Exercise instructions
Nothing but an exact reproduction of the records, pictures excluded, should be returned.

(Text-based design files)
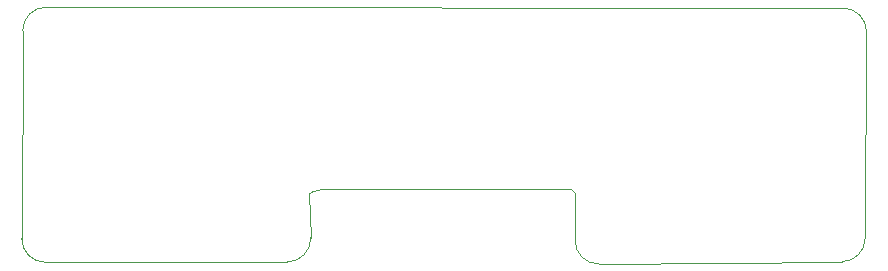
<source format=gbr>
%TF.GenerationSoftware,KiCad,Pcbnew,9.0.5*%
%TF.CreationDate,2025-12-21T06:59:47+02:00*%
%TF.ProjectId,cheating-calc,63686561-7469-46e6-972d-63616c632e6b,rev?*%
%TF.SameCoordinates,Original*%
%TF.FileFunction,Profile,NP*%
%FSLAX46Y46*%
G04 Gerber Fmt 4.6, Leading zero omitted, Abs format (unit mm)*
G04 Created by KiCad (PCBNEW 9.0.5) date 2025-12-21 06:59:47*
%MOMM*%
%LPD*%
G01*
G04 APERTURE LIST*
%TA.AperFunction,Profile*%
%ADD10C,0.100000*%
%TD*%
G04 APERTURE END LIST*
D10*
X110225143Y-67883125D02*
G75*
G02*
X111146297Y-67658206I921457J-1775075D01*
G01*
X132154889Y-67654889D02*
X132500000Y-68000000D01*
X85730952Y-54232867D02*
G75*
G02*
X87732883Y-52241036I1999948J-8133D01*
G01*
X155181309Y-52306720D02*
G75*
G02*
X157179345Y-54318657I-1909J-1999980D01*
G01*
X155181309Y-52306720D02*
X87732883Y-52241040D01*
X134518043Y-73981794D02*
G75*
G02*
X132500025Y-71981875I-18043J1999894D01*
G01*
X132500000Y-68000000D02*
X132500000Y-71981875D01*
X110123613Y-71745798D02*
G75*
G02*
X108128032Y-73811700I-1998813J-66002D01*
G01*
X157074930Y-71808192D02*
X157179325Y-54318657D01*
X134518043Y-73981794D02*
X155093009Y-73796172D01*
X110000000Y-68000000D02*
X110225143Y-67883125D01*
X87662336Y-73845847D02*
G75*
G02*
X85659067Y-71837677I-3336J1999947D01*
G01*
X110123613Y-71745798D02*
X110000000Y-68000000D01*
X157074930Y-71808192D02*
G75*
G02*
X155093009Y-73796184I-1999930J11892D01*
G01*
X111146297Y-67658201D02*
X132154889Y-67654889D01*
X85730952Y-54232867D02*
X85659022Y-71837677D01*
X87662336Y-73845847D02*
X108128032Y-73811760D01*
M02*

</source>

Solution below
<source format=gbr>
%TF.GenerationSoftware,KiCad,Pcbnew,9.0.5*%
%TF.CreationDate,2025-12-21T06:59:47+02:00*%
%TF.ProjectId,cheating-calc,63686561-7469-46e6-972d-63616c632e6b,rev?*%
%TF.SameCoordinates,Original*%
%TF.FileFunction,Profile,NP*%
%FSLAX46Y46*%
G04 Gerber Fmt 4.6, Leading zero omitted, Abs format (unit mm)*
G04 Created by KiCad (PCBNEW 9.0.5) date 2025-12-21 06:59:47*
%MOMM*%
%LPD*%
G01*
G04 APERTURE LIST*
%TA.AperFunction,Profile*%
%ADD10C,0.100000*%
%TD*%
G04 APERTURE END LIST*
D10*
X110225143Y-67883125D02*
G75*
G02*
X111146297Y-67658206I921457J-1775075D01*
G01*
X132154889Y-67654889D02*
X132500000Y-68000000D01*
X85730952Y-54232867D02*
G75*
G02*
X87732883Y-52241036I1999948J-8133D01*
G01*
X155181309Y-52306720D02*
G75*
G02*
X157179345Y-54318657I-1909J-1999980D01*
G01*
X155181309Y-52306720D02*
X87732883Y-52241040D01*
X134518043Y-73981794D02*
G75*
G02*
X132500025Y-71981875I-18043J1999894D01*
G01*
X132500000Y-68000000D02*
X132500000Y-71981875D01*
X110123613Y-71745798D02*
G75*
G02*
X108128032Y-73811700I-1998813J-66002D01*
G01*
X157074930Y-71808192D02*
X157179325Y-54318657D01*
X134518043Y-73981794D02*
X155093009Y-73796172D01*
X110000000Y-68000000D02*
X110225143Y-67883125D01*
X87662336Y-73845847D02*
G75*
G02*
X85659067Y-71837677I-3336J1999947D01*
G01*
X110123613Y-71745798D02*
X110000000Y-68000000D01*
X157074930Y-71808192D02*
G75*
G02*
X155093009Y-73796184I-1999930J11892D01*
G01*
X111146297Y-67658201D02*
X132154889Y-67654889D01*
X85730952Y-54232867D02*
X85659022Y-71837677D01*
X87662336Y-73845847D02*
X108128032Y-73811760D01*
M02*

</source>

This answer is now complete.